**PROMPT:** What is needed here is every line of the records that includes "dasharray".

**DATA IN THIS EXERCISE:**
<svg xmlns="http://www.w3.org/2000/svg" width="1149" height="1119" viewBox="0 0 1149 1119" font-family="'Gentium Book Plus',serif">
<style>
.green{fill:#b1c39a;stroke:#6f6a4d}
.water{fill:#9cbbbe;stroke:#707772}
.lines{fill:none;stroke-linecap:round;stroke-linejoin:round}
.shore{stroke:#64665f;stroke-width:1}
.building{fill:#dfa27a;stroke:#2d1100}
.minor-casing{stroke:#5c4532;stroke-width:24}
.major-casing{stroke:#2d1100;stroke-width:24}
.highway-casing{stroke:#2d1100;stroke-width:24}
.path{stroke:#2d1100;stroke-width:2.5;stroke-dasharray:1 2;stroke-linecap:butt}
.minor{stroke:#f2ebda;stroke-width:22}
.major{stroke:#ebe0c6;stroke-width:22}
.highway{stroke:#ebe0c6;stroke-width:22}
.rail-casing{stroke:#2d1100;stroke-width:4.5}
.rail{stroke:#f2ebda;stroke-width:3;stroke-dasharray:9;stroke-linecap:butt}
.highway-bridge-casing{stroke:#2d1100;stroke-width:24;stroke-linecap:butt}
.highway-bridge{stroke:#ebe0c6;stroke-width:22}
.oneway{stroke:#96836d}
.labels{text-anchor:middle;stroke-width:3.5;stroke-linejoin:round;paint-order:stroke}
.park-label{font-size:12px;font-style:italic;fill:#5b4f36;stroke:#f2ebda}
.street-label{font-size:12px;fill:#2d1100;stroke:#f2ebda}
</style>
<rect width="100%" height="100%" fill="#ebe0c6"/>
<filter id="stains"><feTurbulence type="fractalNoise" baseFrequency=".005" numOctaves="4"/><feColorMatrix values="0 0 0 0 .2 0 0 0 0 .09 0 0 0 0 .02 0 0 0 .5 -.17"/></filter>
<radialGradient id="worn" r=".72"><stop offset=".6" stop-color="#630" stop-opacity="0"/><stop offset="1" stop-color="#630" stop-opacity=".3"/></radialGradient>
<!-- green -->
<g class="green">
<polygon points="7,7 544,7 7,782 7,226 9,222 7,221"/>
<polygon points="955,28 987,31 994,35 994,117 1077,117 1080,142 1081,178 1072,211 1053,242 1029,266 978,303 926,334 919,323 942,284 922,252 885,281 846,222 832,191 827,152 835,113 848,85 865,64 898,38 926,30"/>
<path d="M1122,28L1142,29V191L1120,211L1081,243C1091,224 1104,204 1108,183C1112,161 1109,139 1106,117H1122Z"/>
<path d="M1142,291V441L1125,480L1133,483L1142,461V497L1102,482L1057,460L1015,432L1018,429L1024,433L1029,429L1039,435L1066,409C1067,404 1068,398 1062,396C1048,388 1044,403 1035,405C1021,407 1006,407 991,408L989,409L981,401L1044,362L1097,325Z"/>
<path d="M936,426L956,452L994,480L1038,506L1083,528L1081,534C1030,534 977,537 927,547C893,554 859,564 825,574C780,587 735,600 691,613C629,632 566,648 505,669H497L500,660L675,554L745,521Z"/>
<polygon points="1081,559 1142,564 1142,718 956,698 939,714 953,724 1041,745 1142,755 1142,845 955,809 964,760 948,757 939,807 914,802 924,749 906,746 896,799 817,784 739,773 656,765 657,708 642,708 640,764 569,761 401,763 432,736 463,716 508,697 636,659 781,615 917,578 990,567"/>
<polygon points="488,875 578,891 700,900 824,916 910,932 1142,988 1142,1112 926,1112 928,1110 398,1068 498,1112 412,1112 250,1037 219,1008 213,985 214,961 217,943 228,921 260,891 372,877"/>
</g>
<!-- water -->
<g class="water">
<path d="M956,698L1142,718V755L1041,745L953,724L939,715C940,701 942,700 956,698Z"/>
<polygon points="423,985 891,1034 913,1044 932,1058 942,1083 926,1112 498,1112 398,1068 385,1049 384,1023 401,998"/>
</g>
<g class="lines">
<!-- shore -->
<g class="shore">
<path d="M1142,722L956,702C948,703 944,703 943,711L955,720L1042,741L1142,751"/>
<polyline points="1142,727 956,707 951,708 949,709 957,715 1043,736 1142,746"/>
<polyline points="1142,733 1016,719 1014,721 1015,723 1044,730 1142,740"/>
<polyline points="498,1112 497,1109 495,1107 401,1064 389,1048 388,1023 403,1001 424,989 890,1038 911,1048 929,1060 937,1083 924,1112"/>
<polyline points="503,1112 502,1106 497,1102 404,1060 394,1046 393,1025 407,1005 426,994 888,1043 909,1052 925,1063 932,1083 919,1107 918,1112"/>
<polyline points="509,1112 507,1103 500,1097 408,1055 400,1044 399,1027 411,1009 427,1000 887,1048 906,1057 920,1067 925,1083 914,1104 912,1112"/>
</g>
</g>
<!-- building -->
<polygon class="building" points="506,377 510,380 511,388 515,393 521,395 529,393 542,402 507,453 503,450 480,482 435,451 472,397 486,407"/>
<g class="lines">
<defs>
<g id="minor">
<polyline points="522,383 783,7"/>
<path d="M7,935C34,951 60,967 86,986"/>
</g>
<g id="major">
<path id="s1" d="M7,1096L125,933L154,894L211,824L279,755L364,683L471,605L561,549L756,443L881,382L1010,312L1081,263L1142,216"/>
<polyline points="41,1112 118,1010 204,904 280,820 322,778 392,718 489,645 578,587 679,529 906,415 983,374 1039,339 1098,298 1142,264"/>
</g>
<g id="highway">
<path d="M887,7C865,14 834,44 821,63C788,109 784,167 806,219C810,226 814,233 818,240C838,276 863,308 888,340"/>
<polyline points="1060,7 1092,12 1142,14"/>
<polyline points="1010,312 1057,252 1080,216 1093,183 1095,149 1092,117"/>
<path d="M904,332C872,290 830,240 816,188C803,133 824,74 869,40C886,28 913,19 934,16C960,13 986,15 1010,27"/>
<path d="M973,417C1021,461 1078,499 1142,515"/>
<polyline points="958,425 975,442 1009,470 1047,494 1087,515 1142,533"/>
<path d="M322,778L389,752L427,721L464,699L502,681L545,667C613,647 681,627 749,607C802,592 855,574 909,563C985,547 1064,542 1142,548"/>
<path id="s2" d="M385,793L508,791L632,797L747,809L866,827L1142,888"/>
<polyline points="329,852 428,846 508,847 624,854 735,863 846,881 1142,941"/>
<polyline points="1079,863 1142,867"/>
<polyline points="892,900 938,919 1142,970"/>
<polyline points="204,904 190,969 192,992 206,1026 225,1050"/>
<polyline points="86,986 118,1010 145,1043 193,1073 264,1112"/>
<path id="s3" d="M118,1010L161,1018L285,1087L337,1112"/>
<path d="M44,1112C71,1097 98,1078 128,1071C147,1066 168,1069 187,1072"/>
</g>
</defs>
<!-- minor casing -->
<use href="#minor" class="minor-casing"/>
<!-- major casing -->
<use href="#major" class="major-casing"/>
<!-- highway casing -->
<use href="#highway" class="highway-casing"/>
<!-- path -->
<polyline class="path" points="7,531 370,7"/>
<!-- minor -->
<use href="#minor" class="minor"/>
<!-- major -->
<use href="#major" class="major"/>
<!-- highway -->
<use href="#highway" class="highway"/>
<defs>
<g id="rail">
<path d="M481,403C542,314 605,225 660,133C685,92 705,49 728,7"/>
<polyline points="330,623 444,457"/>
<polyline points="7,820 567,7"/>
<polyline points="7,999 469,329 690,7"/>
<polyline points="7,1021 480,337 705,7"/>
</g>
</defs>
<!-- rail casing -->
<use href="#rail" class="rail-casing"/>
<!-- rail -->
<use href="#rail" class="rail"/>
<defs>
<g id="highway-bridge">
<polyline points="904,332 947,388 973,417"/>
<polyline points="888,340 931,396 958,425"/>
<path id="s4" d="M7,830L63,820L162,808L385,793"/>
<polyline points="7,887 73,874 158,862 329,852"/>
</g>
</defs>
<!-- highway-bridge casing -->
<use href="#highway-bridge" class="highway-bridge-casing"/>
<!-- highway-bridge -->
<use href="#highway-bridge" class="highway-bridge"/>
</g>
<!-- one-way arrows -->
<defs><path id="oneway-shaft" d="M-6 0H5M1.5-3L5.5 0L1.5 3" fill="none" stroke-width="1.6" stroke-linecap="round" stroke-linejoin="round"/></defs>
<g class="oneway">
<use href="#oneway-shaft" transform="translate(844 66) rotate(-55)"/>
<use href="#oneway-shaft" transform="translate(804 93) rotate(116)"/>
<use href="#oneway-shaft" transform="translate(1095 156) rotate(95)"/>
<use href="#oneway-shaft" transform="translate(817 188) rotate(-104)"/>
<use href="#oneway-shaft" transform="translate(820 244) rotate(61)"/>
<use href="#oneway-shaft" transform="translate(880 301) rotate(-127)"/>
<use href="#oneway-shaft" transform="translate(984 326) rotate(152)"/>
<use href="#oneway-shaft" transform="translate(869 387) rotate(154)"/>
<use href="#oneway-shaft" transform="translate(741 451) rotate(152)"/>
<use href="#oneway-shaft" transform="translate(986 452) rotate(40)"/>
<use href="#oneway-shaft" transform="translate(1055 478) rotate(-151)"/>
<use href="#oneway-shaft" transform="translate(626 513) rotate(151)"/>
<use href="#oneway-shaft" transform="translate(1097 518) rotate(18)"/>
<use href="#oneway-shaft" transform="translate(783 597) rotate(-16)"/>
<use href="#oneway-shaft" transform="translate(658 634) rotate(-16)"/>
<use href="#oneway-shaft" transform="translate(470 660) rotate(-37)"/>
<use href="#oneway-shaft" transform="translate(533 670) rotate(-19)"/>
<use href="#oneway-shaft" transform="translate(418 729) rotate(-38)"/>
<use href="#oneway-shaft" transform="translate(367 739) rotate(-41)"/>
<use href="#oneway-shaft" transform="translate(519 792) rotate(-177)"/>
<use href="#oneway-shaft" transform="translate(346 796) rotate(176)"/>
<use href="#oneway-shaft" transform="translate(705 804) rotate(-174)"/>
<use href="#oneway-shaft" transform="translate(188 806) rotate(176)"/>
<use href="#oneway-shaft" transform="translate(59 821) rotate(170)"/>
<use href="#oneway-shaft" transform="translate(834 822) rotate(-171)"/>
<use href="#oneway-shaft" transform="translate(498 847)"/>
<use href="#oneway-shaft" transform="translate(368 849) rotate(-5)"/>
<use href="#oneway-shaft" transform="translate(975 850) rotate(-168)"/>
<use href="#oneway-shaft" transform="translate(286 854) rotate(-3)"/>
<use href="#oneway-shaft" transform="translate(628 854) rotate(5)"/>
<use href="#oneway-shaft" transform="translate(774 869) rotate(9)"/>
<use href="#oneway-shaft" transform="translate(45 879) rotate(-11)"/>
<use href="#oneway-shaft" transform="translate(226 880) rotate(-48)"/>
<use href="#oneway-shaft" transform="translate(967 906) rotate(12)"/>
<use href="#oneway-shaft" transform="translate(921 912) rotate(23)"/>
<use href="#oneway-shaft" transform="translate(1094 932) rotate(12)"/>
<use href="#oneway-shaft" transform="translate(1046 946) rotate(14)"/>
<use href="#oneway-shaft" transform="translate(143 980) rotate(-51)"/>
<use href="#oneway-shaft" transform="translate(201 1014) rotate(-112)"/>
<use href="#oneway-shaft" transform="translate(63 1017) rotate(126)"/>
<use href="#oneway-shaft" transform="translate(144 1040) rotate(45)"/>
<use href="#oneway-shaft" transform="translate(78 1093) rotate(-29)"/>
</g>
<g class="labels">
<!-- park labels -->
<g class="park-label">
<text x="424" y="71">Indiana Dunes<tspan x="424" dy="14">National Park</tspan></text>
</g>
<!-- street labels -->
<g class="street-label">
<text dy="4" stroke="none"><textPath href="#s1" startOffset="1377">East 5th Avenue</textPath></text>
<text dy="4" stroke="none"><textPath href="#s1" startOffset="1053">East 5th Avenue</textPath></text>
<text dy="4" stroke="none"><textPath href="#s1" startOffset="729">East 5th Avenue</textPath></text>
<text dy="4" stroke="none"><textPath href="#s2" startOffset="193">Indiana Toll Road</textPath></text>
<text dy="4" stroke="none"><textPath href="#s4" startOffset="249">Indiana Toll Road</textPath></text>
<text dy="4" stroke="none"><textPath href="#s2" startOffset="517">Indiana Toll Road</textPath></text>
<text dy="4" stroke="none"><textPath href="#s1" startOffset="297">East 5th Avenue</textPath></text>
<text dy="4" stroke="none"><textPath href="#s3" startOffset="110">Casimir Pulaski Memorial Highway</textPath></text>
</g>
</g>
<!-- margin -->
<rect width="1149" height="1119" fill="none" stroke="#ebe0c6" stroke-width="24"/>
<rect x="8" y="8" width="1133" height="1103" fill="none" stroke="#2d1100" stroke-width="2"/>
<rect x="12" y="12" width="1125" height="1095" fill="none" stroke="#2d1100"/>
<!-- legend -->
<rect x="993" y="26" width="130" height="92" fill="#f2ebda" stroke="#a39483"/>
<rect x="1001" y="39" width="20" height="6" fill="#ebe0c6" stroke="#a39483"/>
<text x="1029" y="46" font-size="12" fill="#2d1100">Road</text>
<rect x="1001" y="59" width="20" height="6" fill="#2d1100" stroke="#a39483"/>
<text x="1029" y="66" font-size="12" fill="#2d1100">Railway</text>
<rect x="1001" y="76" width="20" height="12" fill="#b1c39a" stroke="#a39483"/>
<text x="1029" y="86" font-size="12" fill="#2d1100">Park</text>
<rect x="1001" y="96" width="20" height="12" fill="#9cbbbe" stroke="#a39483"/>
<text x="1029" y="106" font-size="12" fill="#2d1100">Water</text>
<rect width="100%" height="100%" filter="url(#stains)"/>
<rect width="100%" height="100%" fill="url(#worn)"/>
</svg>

**TASK ANSWER:**
.path{stroke:#2d1100;stroke-width:2.5;stroke-dasharray:1 2;stroke-linecap:butt}
.rail{stroke:#f2ebda;stroke-width:3;stroke-dasharray:9;stroke-linecap:butt}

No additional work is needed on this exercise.